Twenty-three hours and 20 minutes accounted for in Joshua's day, plus 40 minutes accounted for in Hezekiah's day--there was the whole 24 hours, the missing day that the space scientists had to make allowance for in the logbook.
Harold Hill, How To Live Like a King's Kid, pp 66-69.
And this is the entirely fictional origin of the claim you'll still see today that NASA 'Found Joshua's missing day'. There really are people who believe it! People buy Hill's book and cite it as evidence!
In Portugal, in 1917, people believed they saw the sun performing all sorts of gyrations:
Page from Ilustração Portuguesa, 29 October 1917, showing the people looking at the Sun during the 'miracle of the Sun', Fátima. Source: Wikipedia - Our Lady of Fátima |
Remember, everyone else on the daylight side of Earth saw nothing unusual too!
The fact is, for the sun to appear to do anything visible from one point on Earth, it would also be visible doing it from about half the globe. But that's not the real killer, obviously. The fact is that for the sun to appear to do anything strange by way of its apparent transition across the sky, Earth would need to be the celestial body moving erratically. Earth would need to stop spinning and even reverse if Isaiah's trick of reversing time actually worked. Earth would need to jump about or spin round or advance toward the sun.
At the Equator, Earth is spinning at 1037 mph, If it stopped spinning abruptly everything on the surface at the Equator would continue in a straight line at 1037 mph according to Newton's Laws of motion. This exceeds the escape velocity for Earth's gravity. Everything would fly off into space. No buildings could possibly remain upright, Continents and mountain ranges would be torn loose and Earth would probably shatter. The molten core would continue spinning like tea in a freshly stirred cup. Ttectonic activity would probably turn Earth molten.
And that's not all.
Earth is orbiting the sun at 18.5 miles per second (66600 mph). Any sudden change in that speed or direction would utterly devastate the planet, again throwing anything not fixed down into space. Imagine the momentum of the Eurasian continent, complete with the Himalayan Mountains and the Central Asian Plateau, travelling at 66600 mph!
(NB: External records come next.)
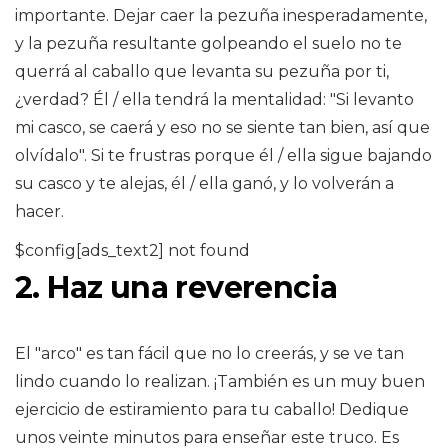
importante. Dejar caer la pezuña inesperadamente,
y la pezuña resultante golpeando el suelo no te
querrá al caballo que levanta su pezuña por ti,
¿verdad? Él / ella tendrá la mentalidad: "Si levanto
mi casco, se caerá y eso no se siente tan bien, así que
olvídalo". Si te frustras porque él / ella sigue bajando
su casco y te alejas, él / ella ganó, y lo volverán a
hacer.
$config[ads_text2] not found
2. Haz una reverencia
El "arco" es tan fácil que no lo creerás, y se ve tan
lindo cuando lo realizan. ¡También es un muy buen
ejercicio de estiramiento para tu caballo! Dedique
unos veinte minutos para enseñar este truco. Es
Imagine the oceans trying to continue in a straight line at 66600 mph!
It simply and unequivocally did not happen!
There are many places in which the Bible, by it's scientific illiteracy, falsified the notion that it could have been written or dictated by an omniscient creator god but the story of Joshua's lost day must rate as one of the best. It is utterly absurd and calls into question the entire reliability of the Bible as even a historical record. It was made up by people who did not know what they are talking about.
There is no reason their history would be any more accurate than their science.